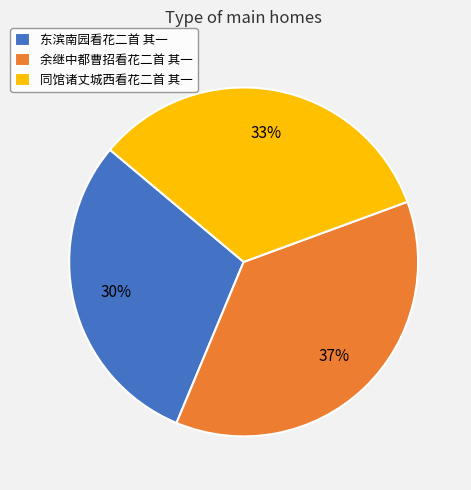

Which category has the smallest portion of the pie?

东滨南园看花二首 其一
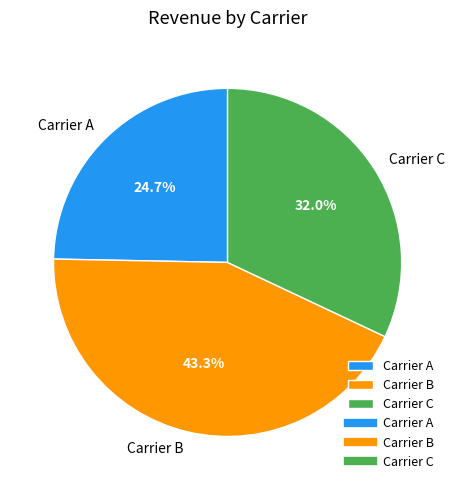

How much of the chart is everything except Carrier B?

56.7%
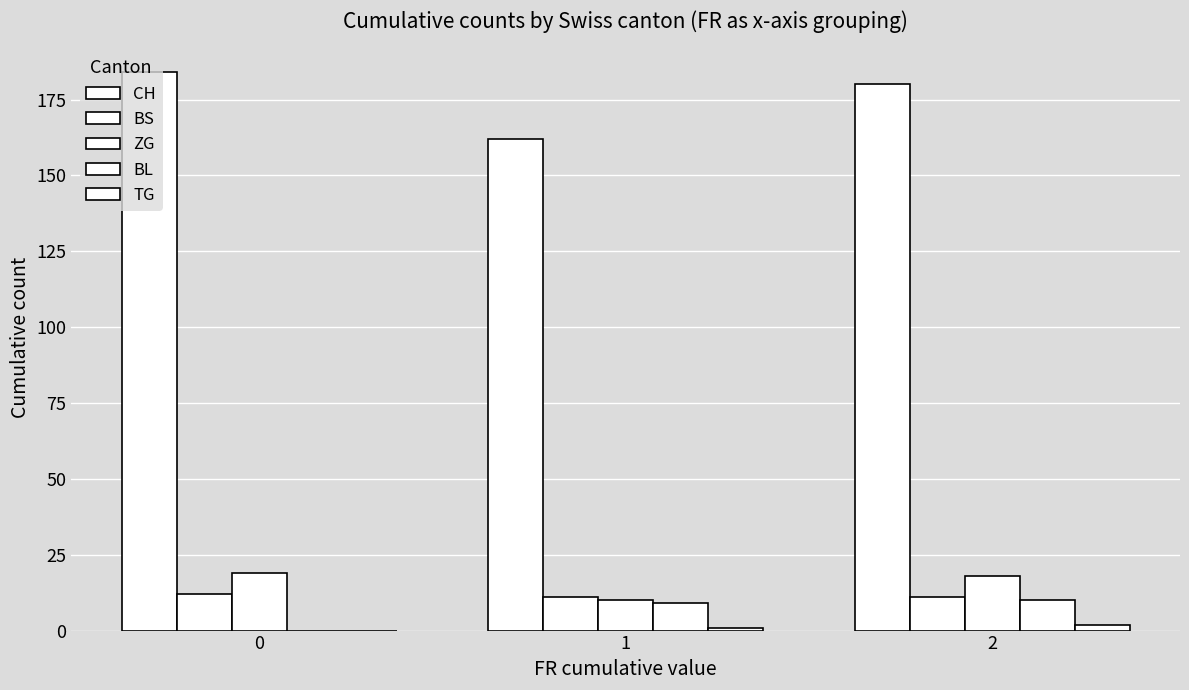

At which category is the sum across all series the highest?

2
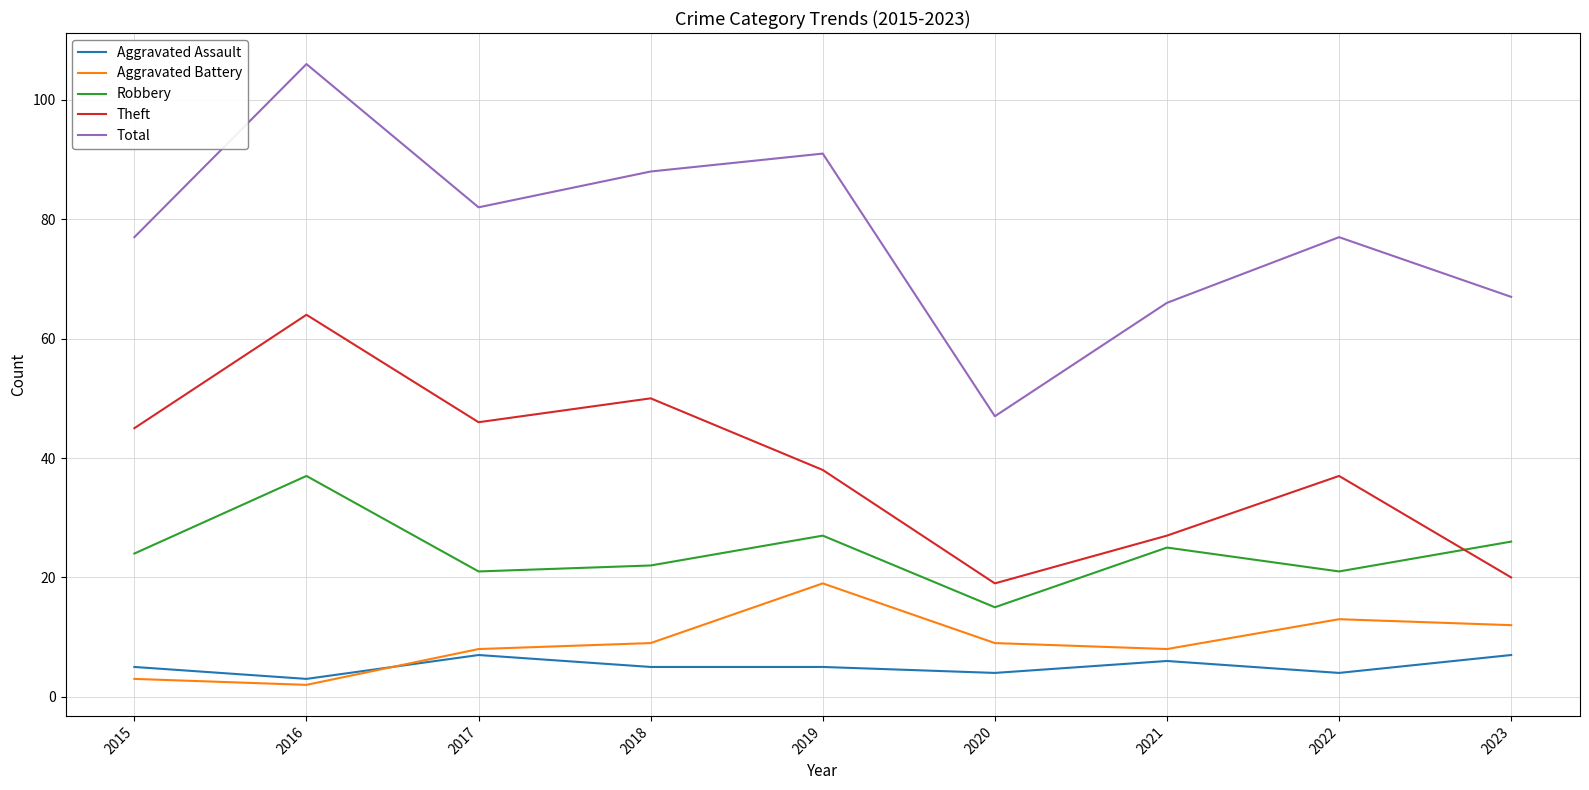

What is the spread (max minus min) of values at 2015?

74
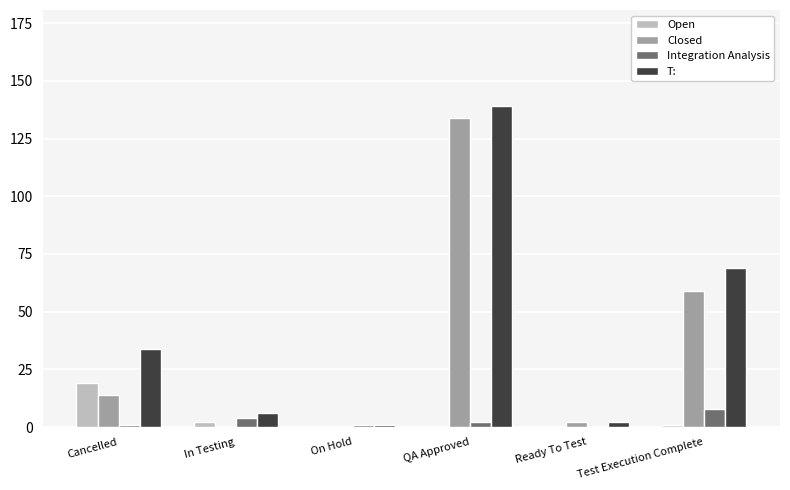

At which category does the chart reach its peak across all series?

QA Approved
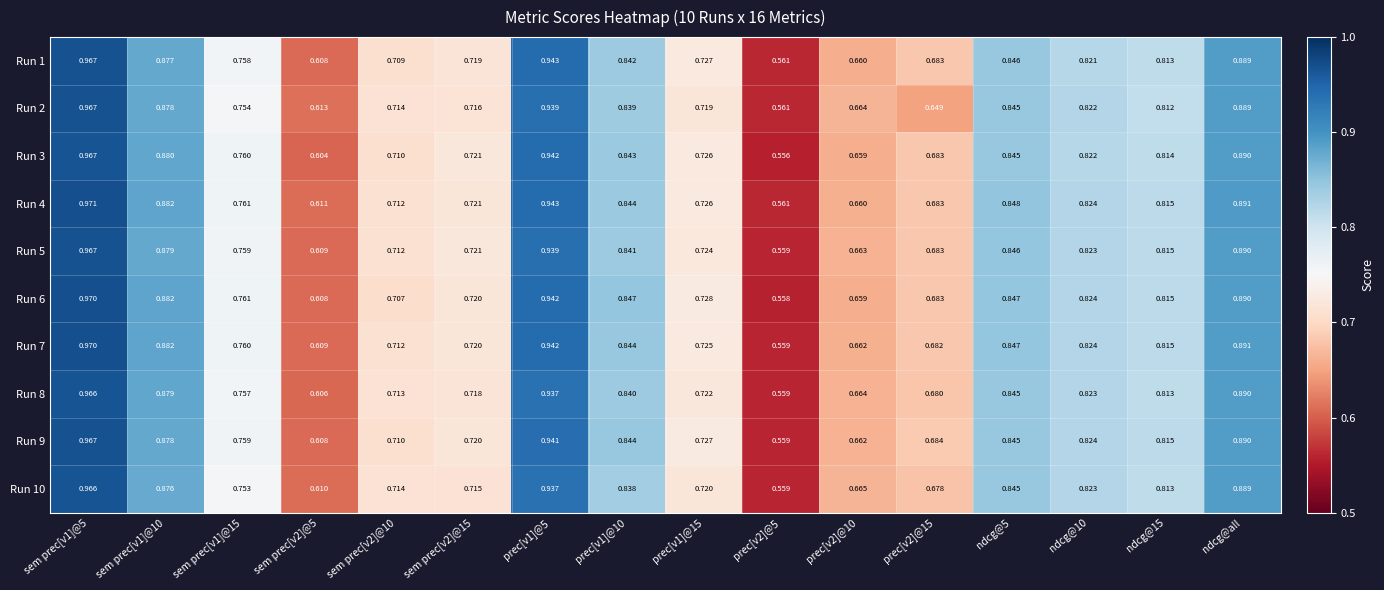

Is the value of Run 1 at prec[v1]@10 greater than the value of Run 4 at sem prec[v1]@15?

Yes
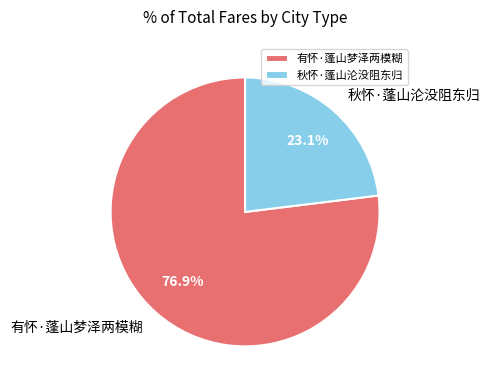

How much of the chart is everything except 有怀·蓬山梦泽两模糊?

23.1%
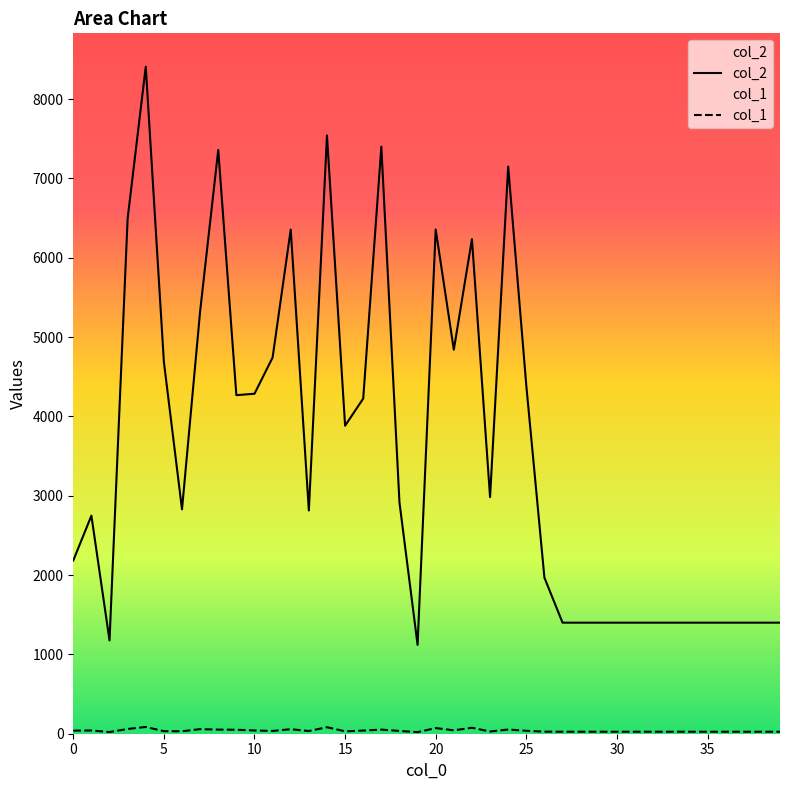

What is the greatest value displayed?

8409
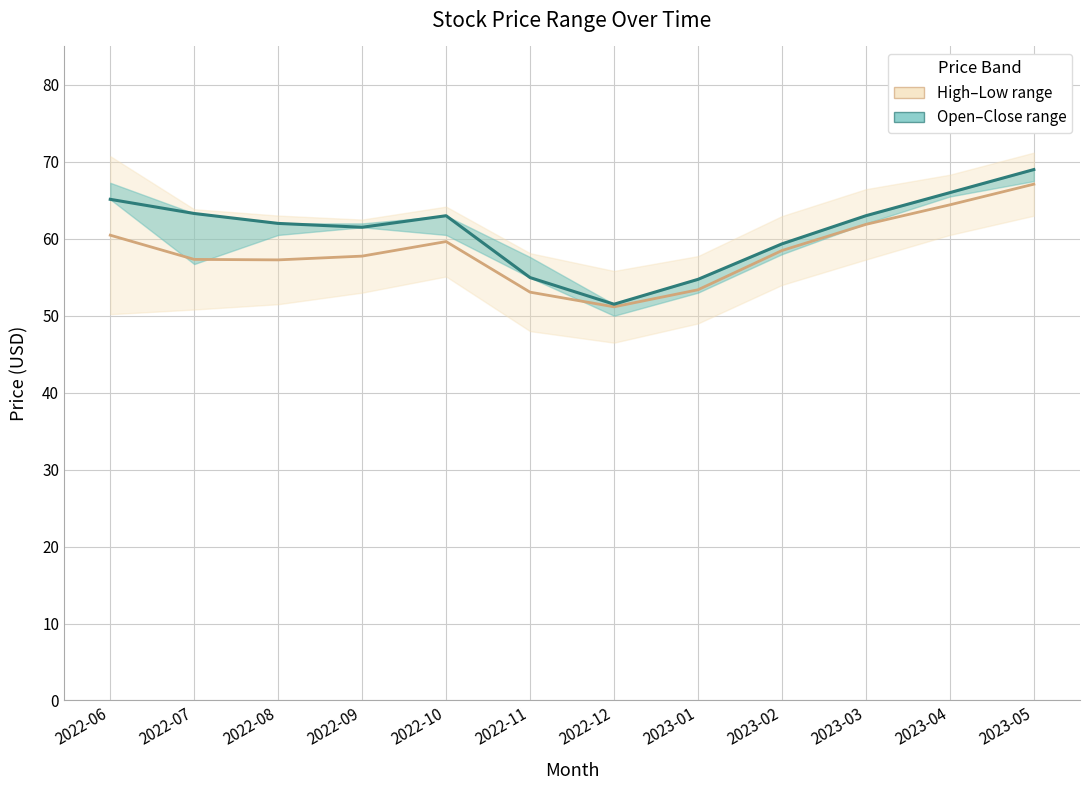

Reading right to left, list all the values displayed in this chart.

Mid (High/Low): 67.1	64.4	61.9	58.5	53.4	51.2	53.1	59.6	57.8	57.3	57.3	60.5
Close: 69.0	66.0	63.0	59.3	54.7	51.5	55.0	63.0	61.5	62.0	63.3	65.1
:::
- [Description of the task]:
Format the rows above as a Markdown table with the columns "No." and "Entry": number each non-blank line in order and put that line's text beside it. Skip blank lines and leave out the pictures.

- [Response for this exercise]:
| No. | Entry |
|---|---|
| 1 | Which category has the smallest portion of the pie? |
| 2 | 东滨南园看花二首 其一 |
| 3 | How much of the chart is everything except Carrier B? |
| 4 | 56.7% |
| 5 | At which category is the sum across all series the highest? |
| 6 | 2 |
| 7 | What is the spread (max minus min) of values at 2015? |
| 8 | 74 |
| 9 | At which category does the chart reach its peak across all series? |
| 10 | QA Approved |
| 11 | Is the value of Run 1 at prec[v1]@10 greater than the value of Run 4 at sem prec[v1]@15? |
| 12 | Yes |
| 13 | How much of the chart is everything except 有怀·蓬山梦泽两模糊? |
| 14 | 23.1% |
| 15 | What is the greatest value displayed? |
| 16 | 8409 |
| 17 | Reading right to left, list all the values displayed in this chart. |
| 18 | Mid (High/Low): 67.1	64.4	61.9	58.5	53.4	51.2	53.1	59.6	57.8	57.3	57.3	60.5 |
| 19 | Close: 69.0	66.0	63.0	59.3	54.7	51.5	55.0	63.0	61.5	62.0	63.3	65.1 |